We conduct ablation experiments in this module to examine the impact of different attentional mechanisms. In addition, to better integrate semantic information from higher levels, we verified the effectiveness of adding a Bn layer before the fusion of low-level features shown in Table 4.

We speed up network convergence by adding a Batch Normalization [24] layer. To avoid the gradient from vanishing or exploding and speed up training, Batch Normalization can address the issue that the middle layer’s data distribution changes during the training process.

Spatial Attention Guided Fusion Module.

Then we add SAGF on RetinaNet with the CAGF. According to Table 3, the combined module increases AP by 2.3 points above the corresponding baseline. Adding the SAGF module raises the AP by 1.3 points above the CAGF-only baseline. We also do ablation tests to assess CoordConv’s effect compared with the traditional 3\(\,\times \,\)3 convolution downsample layer in Table 5.
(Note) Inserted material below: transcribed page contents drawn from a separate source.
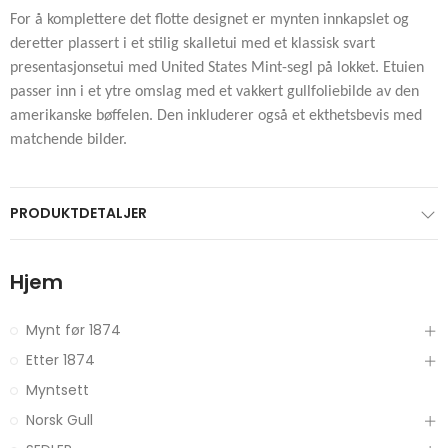
For å komplettere det flotte designet er mynten innkapslet og
deretter plassert i et stilig skalletui med et klassisk svart
presentasjonsetui med United States Mint-segl på lokket. Etuien
passer inn i et ytre omslag med et vakkert gullfoliebilde av den
amerikanske bøffelen. Den inkluderer også et ekthetsbevis med
matchende bilder.
PRODUKTDETALJER
Hjem
Mynt før 1874
Etter 1874
Myntsett
Norsk Gull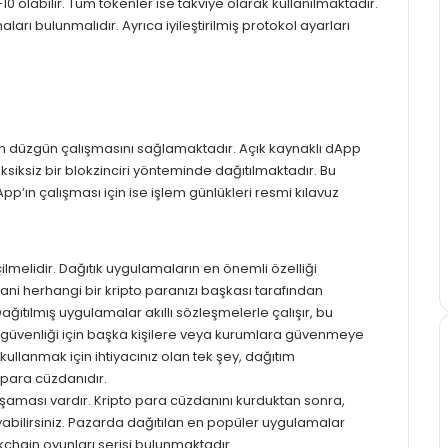
olabilir. Tüm tokenler ise takviye olarak kullanılmaktadır.
ları bulunmalıdır. Ayrıca iyileştirilmiş protokol ayarları
n
düzgün çalışmasını sağlamaktadır. Açık kaynaklı dApp
eksiksiz bir blokzinciri yönteminde dağıtılmaktadır. Bu
App’ın
çalışması için ise işlem günlükleri resmi kılavuz
ilmelidir. Dağıtık uygulamaların en önemli özelliği
ani herhangi bir kripto paranızı başkası tarafından
ıtılmış uygulamalar akıllı sözleşmelerle çalışır, bu
ın güvenliği için başka kişilere veya kurumlara güvenmeye
ullanmak için ihtiyacınız olan tek şey, dağıtım
 para cüzdanıdır.
şaması vardır. Kripto para cüzdanını kurduktan sonra,
abilirsiniz. Pazarda dağıtılan en popüler uygulamalar
chain oyunları serisi bulunmaktadır.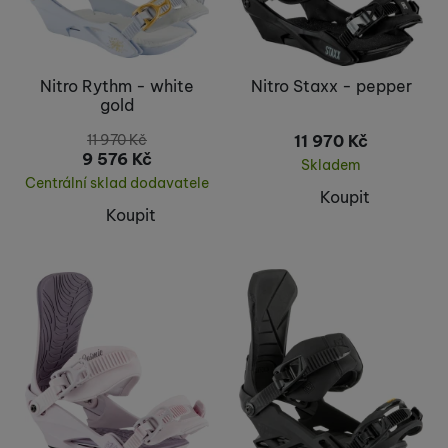
Nitro Rythm - white
Nitro Staxx - pepper
gold
11 970
Kč
11 970
Kč
9 576
Kč
Skladem
Centrální sklad dodavatele
Koupit
Koupit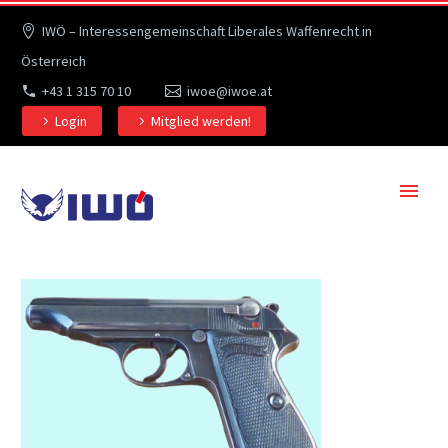
IWÖ – Interessengemeinschaft Liberales Waffenrecht in
Österreich
+43 1 315 70 10
iwoe@iwoe.at
Login
Mitglied werden!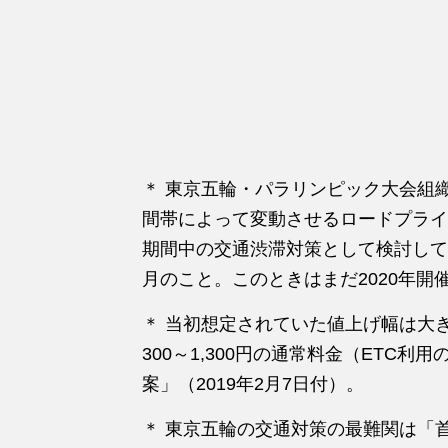
＊ 東京五輪・パラリンピック大会組
間帯によって変動させるロードプライ
期間中の交通渋滞対策として検討してい
月のこと。このときはまだ2020年開催
＊ 当初想定されていた値上げ幅は大
300～1,300円の通常料金（ETC利用
案」（2019年2月7日付）。
＊ 東京五輪の交通対策の最難関は「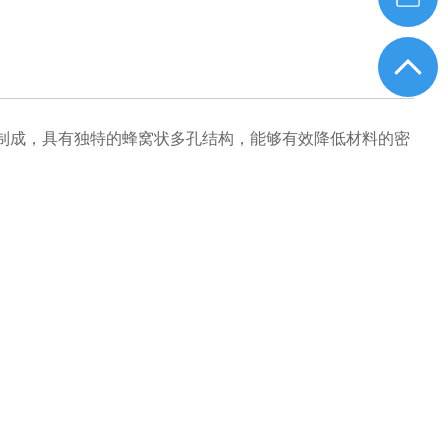
制成，具有独特的蜂窝状多孔结构，能够有效降低材料的密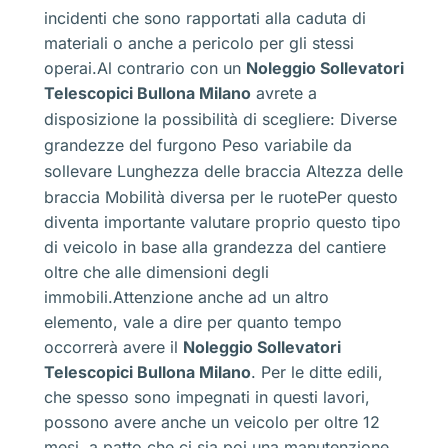
incidenti che sono rapportati alla caduta di
materiali o anche a pericolo per gli stessi
operai.Al contrario con un
Noleggio Sollevatori
Telescopici Bullona Milano
avrete a
disposizione la possibilità di scegliere:
Diverse
grandezze del furgono
Peso variabile da
sollevare
Lunghezza delle braccia
Altezza delle
braccia
Mobilità diversa per le ruotePer questo
diventa importante valutare proprio questo tipo
di veicolo in base alla grandezza del cantiere
oltre che alle dimensioni degli
immobili.Attenzione anche ad un altro
elemento, vale a dire per quanto tempo
occorrerà avere il
Noleggio Sollevatori
Telescopici Bullona Milano
. Per le ditte edili,
che spesso sono impegnati in questi lavori,
possono avere anche un veicolo per oltre 12
mesi, a patto che ci sia poi una manutenzione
Table 5. Ablation studies of Spatial Attention Guided Fusion Module on VOC test-dev.

5 Conclusion

In this paper, we propose a novel Attention guided Bidirectional Feature Pyramid Network (AgBFPN) for object detection to further improve the performance of multi-scale learning. To better convey the semantic information in the deep feature maps, we design a Channel Attention Guided Fusion Module. The module uses the higher-level feature maps to guide the lower-level feature maps during the top-down pathway in the feature pyramid network. Moreover, we build a Spatial Perception Bottom-up Pathway with Spatial Attention Guided Fusion Module to effectively transfer the spatial information in the underlying feature maps. According to the results of our experiment, the proposed methods can improve the performance of object detection algorithms based on the FPN framework on MS COCO2017 and PASCAL VOC2007 object detection benchmark. AgBFPN improves RetinaNet by 2.3 points AP on PASCAL VOC2007 and 2.5 points AP on MS COCO2017 when using ResNet50 as the backbone.